With the altcoin market seeing a slight market downturn, the price of Tezos (XTZ) and Cosmos (ATOM) have rallied significantly amid the blockchain networks' recent upgrades.
Over the weekend, Tezos’s (XTZ) price had surged almost 17% to hit $5.95. Not only that, but the price of XTZ also showed a significant gain of 76% this month.
Since hitting a low of $2.09 on July 20, the altcoin had rallied 165% to a high of $5.53 on Aug 27 as its 24-hour trading volume surged above $1 billion.
The growth of XTZ mostly comes in response to the improvements made on the network with its recent ‘Granada’ update, which reduces block times from 60 to 30 seconds while reducing massive gas consumption in smart contracts.
The upgrade also introduces liquidity banking which aims to incentivize the large amounts of liquidity provision between XTZ and tzBTC by minting a small amount of XTZ every block and depositing it inside of a constant product market-making smart contract.

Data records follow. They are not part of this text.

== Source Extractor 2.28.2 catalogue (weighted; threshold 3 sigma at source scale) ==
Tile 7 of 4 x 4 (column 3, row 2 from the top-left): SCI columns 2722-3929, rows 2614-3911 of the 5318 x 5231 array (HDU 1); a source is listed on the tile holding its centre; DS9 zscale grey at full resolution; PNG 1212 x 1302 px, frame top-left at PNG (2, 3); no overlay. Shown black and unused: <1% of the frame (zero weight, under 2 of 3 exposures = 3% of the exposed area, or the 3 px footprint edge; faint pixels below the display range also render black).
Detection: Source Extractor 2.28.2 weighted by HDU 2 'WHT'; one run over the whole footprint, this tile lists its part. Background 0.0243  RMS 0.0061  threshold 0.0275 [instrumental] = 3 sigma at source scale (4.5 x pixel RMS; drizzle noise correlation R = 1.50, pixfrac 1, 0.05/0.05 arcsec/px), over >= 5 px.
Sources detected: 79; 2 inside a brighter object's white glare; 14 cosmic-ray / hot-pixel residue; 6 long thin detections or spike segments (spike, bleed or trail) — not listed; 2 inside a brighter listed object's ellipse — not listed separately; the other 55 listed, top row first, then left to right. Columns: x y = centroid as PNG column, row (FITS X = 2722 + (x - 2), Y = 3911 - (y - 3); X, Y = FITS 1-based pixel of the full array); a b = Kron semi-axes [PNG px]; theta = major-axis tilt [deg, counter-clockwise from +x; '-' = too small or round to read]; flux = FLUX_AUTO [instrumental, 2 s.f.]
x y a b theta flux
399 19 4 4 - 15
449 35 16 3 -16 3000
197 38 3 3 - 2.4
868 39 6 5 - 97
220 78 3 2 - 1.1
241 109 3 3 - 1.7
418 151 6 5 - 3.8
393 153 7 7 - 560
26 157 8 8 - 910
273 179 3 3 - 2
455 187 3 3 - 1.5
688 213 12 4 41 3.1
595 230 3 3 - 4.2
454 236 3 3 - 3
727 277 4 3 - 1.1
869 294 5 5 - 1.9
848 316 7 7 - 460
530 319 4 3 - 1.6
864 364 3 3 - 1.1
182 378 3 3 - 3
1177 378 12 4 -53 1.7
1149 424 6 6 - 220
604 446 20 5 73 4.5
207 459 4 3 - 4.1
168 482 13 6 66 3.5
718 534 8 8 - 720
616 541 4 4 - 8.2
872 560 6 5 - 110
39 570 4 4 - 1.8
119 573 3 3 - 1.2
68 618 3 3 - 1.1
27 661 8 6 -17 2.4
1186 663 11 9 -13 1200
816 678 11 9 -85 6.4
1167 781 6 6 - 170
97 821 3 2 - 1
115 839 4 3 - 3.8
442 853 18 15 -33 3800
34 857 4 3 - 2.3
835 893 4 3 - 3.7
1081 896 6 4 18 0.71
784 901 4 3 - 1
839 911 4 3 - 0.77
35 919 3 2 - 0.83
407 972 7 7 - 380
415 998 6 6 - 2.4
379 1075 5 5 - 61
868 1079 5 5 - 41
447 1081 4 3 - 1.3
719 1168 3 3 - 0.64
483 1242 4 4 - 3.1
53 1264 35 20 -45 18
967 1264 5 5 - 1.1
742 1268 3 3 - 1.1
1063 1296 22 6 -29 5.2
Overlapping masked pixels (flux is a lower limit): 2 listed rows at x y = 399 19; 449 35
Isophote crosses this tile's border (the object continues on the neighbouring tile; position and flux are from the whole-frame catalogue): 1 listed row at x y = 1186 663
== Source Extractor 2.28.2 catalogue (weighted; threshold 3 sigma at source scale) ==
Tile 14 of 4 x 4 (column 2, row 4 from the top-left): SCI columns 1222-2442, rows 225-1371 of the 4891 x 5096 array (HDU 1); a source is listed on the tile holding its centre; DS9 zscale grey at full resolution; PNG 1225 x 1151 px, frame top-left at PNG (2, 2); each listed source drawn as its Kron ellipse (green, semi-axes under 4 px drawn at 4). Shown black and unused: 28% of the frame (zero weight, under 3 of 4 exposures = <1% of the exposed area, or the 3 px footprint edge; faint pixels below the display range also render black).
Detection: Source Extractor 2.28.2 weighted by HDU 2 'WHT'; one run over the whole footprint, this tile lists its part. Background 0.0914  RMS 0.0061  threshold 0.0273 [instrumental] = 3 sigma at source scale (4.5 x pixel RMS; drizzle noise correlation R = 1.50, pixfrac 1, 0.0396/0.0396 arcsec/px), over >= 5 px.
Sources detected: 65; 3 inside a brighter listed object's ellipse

However, the altcoin rally this weekend was mostly propelled by digital asset firm Crypto Finance AG and Swiss business-to-business transaction bank InCore launching a new tokenization tool on the Tezos blockchain.
The price of Comos (ATOM) has surged today to reach $23.75 with a 14.8% gain over the past 24 hours.
The cryptocurrency too had a positive price performance this month from a low of $8.87 on July 20 to a high of $24.77 on Aug. 22 with a significant gain of over 180%, resulting in its 24-hour trading volume to rise from an average of $250 million to over $1 billion.
Cosmos's rally coincided with the recent launch of the first functioning user interface for DeFi on Cosmos called Emeris. The introduction of cross-chain exchange capabilities fuelled the Cosmos community, leading to a spike in demand for the token.
Another reason for the bullish momentum comes in response to the integration of Sifchain, a Cosmos-based decentralized exchange (DEX) built with the inter-blockchain communication protocol (IBC) that enables trading between the Cosmos and Ethereum networks for the first time.